* RECORDED INFORMATION:
- - - - - - -

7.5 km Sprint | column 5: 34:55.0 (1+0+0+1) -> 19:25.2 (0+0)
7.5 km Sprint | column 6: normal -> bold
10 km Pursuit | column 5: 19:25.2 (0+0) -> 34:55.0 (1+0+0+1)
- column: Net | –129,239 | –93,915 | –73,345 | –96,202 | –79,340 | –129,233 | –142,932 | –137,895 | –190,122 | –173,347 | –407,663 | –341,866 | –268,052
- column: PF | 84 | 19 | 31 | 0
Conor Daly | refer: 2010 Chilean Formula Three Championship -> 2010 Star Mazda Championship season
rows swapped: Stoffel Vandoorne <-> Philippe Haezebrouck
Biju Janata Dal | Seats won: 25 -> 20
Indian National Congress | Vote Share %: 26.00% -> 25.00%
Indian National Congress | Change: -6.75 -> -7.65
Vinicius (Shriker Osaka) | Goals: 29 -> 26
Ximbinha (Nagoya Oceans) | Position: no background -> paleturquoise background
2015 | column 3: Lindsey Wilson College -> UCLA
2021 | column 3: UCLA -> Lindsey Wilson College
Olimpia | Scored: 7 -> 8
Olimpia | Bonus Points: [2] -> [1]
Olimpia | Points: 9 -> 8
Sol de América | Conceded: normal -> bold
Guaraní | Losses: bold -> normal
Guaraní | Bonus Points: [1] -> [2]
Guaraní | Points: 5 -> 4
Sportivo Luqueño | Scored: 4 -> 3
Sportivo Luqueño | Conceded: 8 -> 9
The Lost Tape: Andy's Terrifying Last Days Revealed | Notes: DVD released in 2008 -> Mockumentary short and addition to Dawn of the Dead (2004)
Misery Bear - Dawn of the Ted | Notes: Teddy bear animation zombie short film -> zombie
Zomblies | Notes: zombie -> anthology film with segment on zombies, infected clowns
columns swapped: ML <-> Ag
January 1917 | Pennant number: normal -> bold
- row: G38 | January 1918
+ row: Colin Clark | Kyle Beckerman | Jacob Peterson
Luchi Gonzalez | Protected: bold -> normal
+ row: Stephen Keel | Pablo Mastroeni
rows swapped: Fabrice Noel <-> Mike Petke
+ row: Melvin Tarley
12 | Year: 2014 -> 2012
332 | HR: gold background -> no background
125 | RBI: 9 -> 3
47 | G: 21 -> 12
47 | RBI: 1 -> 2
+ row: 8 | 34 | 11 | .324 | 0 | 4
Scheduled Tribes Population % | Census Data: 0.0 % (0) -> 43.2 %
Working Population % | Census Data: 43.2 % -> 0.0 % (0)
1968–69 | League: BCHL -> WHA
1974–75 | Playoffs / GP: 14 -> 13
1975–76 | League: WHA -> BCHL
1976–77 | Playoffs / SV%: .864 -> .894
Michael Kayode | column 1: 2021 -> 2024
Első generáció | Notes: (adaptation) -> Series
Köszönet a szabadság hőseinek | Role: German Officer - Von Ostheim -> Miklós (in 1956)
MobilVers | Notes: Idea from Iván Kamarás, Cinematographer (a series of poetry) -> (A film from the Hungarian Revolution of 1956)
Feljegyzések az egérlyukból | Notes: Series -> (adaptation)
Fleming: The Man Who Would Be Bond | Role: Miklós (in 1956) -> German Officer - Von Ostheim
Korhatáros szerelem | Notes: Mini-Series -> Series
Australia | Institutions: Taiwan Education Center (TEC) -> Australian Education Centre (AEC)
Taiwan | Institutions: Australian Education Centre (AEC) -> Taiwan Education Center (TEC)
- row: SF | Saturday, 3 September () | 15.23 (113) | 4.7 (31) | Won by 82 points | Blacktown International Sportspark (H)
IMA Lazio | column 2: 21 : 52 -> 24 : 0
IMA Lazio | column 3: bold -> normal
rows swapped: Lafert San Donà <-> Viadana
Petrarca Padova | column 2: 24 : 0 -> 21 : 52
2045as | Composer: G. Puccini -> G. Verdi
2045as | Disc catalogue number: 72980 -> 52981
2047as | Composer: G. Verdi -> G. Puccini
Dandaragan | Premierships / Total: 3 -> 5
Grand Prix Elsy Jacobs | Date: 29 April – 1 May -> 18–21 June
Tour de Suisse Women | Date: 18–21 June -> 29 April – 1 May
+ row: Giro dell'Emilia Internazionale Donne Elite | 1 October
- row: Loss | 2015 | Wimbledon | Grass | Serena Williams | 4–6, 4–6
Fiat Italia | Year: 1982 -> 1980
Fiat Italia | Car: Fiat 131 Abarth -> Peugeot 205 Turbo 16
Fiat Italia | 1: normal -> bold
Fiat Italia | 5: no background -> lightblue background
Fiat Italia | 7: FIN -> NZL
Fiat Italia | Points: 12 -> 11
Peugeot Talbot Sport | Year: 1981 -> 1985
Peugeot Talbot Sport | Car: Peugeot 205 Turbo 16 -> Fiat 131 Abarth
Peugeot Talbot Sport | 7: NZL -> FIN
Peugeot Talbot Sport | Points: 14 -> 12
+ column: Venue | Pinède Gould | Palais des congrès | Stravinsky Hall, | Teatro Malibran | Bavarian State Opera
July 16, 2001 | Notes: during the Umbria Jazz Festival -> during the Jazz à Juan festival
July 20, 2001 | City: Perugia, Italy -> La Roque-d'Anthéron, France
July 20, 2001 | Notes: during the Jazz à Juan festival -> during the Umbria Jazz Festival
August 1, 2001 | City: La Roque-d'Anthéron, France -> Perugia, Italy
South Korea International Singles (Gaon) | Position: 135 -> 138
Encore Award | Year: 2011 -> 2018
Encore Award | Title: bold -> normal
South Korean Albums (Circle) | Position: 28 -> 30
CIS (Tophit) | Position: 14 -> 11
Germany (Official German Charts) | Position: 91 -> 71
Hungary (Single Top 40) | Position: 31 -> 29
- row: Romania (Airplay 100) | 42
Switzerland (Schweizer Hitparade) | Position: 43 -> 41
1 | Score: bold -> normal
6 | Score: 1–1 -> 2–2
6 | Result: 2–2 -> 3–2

- - - - - - -

* TASK OBJECTIVE:
Write out each line unchanged, from the very first line above through the line with "rows swapped: Stoffel", including both of those lines.

* SOLUTION FOR THIS PROBLEM:
7.5 km Sprint | column 5: 34:55.0 (1+0+0+1) -> 19:25.2 (0+0)
7.5 km Sprint | column 6: normal -> bold
10 km Pursuit | column 5: 19:25.2 (0+0) -> 34:55.0 (1+0+0+1)
- column: Net | –129,239 | –93,915 | –73,345 | –96,202 | –79,340 | –129,233 | –142,932 | –137,895 | –190,122 | –173,347 | –407,663 | –341,866 | –268,052
- column: PF | 84 | 19 | 31 | 0
Conor Daly | refer: 2010 Chilean Formula Three Championship -> 2010 Star Mazda Championship season
rows swapped: Stoffel Vandoorne <-> Philippe Haezebrouck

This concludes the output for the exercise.